• **TEXTAUSZUG**:
================================

Ganz kurz+kompakt was zum Thema (integer) constraint solving:
Ein schönes Beispiel dafür,
1.) warum "selects" (s.u.) Klauseln überlegen sind und
2.) wann inverse Implikationen Klauseln so richtig helfen
und irgendwie indirekt auch:
3.) warum es nicht gut ist, integer-constraints
in boolean zu wandeln (als Folgerung aus 1.,
zumindest sehe ich nicht, wie man "selects"
aus dem Ausgangsproblem dann noch nativ im
boolean solver unterstützen könnte)
Example:
========
+ : allowed combination
# : disallowed combination
r
123456789
1 +#+++++++
2 +#+++++++
3 +#+++++++
4 +#+++++++
5 #+#######
v 6 +#+++++++
7 +#+++++++
8 +#+++++++
9 +#+++++++
the missing vectors:
v,r
1,2 ###
2,2 ###
3,2 ###
4,2 ###
5,1 ###
5,3 ###
5,4 ###
5,5 ###
5,6 ###
5,7 ###
5,8 ###
5,9 ###
6,2 ###
7,2 ###
8,2 ###
9,2 ###
assume propagation has deactivated
all values for v, except 7 and 8.

================================

• **AUFGABEN**:
- a) Gib den Textauszug von „Ganz kurz+kompakt was“ bis „solver unterstützen könnte)“ wörtlich wieder.
- b) Welche Werte für v bleiben laut dem Textauszug nach der Propagation aktiv?

• **DATENZEILEN**:
================================

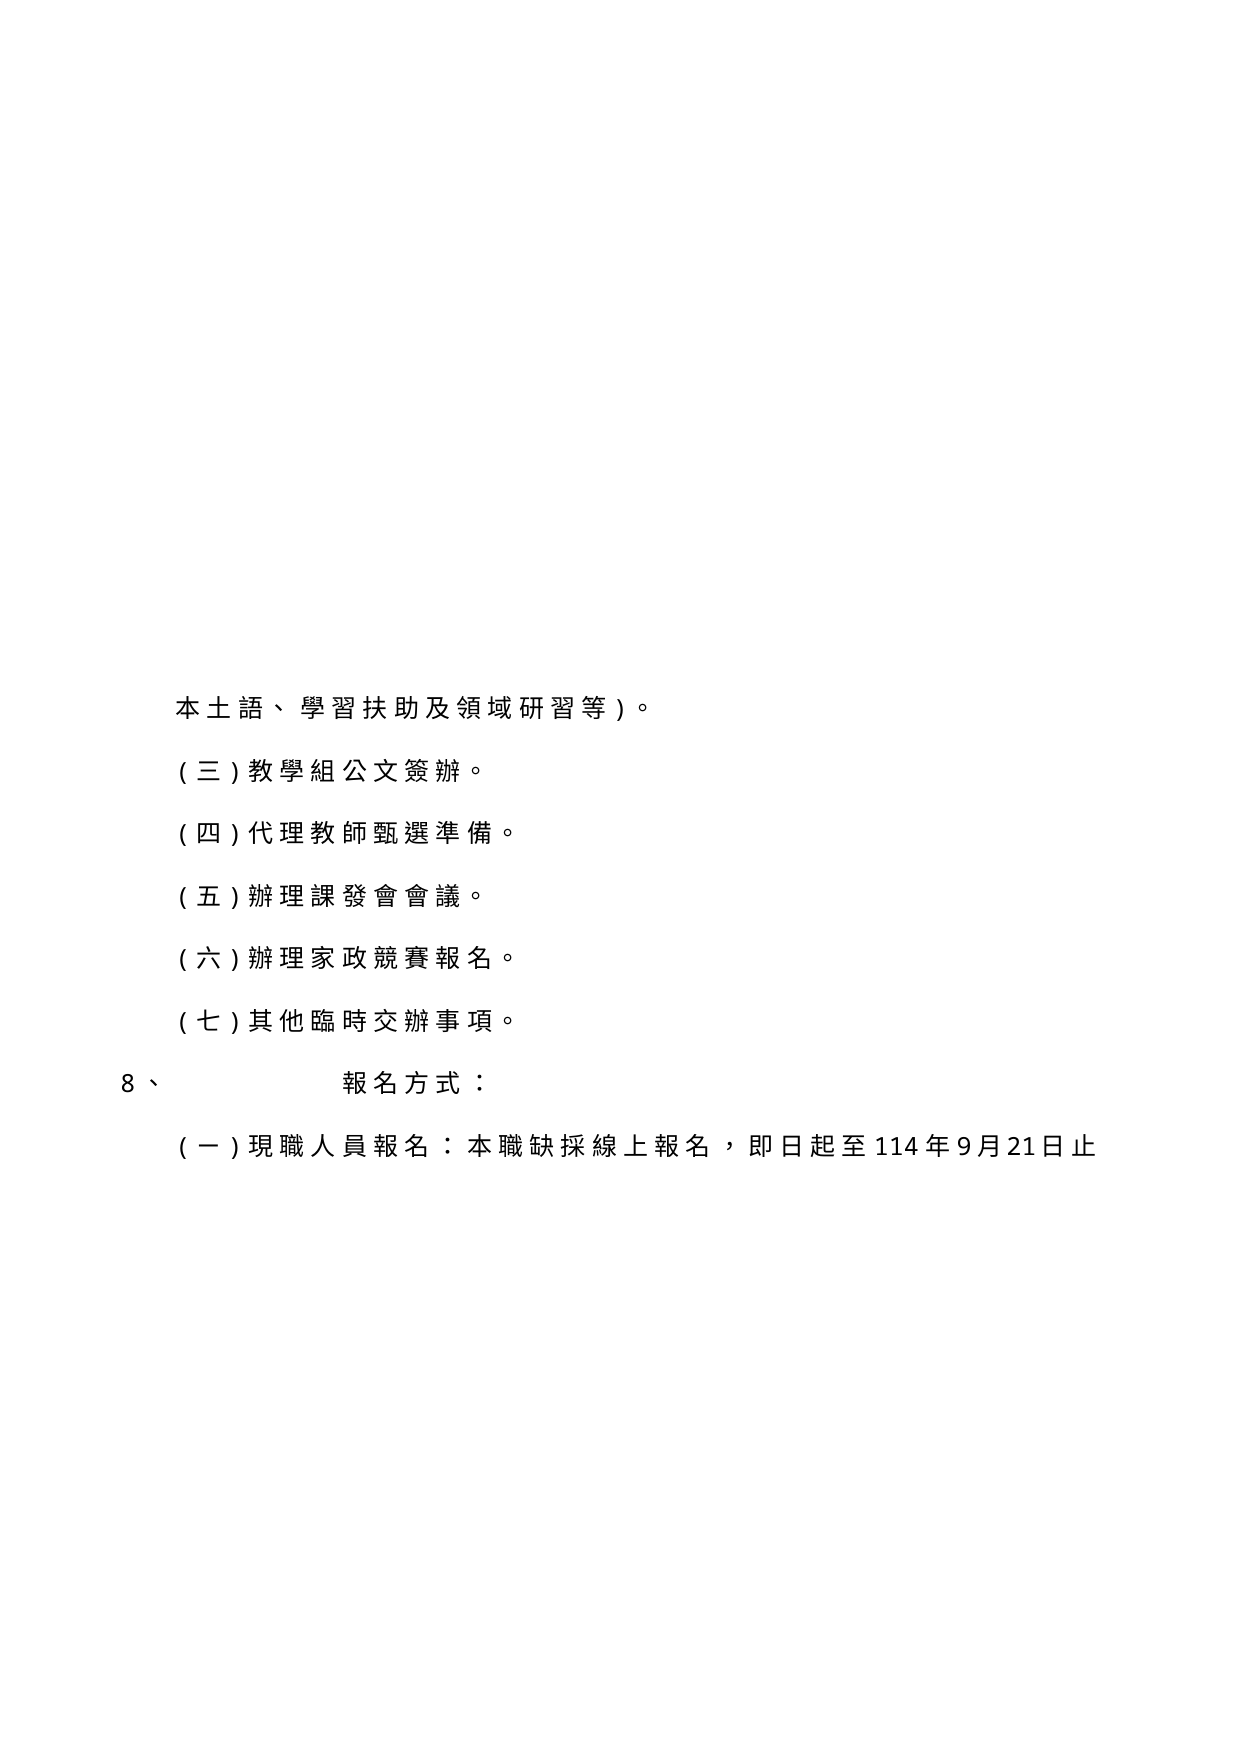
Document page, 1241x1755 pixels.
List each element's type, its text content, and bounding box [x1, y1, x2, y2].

================================

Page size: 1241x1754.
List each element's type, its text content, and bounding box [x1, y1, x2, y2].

================================

• **LÖSUNGEN**:
- a)
Ganz kurz+kompakt was zum Thema (integer) constraint solving:
Ein schönes Beispiel dafür,
1.) warum "selects" (s.u.) Klauseln überlegen sind und
2.) wann inverse Implikationen Klauseln so richtig helfen
und irgendwie indirekt auch:
3.) warum es nicht gut ist, integer-constraints
in boolean zu wandeln (als Folgerung aus 1.,
zumindest sehe ich nicht, wie man "selects"
aus dem Ausgangsproblem dann noch nativ im
boolean solver unterstützen könnte)

- b) Die Werte 7 und 8.